Records provided
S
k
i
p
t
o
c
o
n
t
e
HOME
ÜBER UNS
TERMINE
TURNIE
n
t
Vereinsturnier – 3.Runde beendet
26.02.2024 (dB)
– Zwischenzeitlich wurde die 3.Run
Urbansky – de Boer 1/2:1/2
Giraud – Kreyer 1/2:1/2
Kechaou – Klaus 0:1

What the task requires
A complete, exact repeat of the records is the required answer.

Solution for this exercise
S
k
i
p
t
o
c
o
n
t
e
HOME
ÜBER UNS
TERMINE
TURNIE
n
t
Vereinsturnier – 3.Runde beendet
26.02.2024 (dB)
– Zwischenzeitlich wurde die 3.Run
Urbansky – de Boer 1/2:1/2
Giraud – Kreyer 1/2:1/2
Kechaou – Klaus 0:1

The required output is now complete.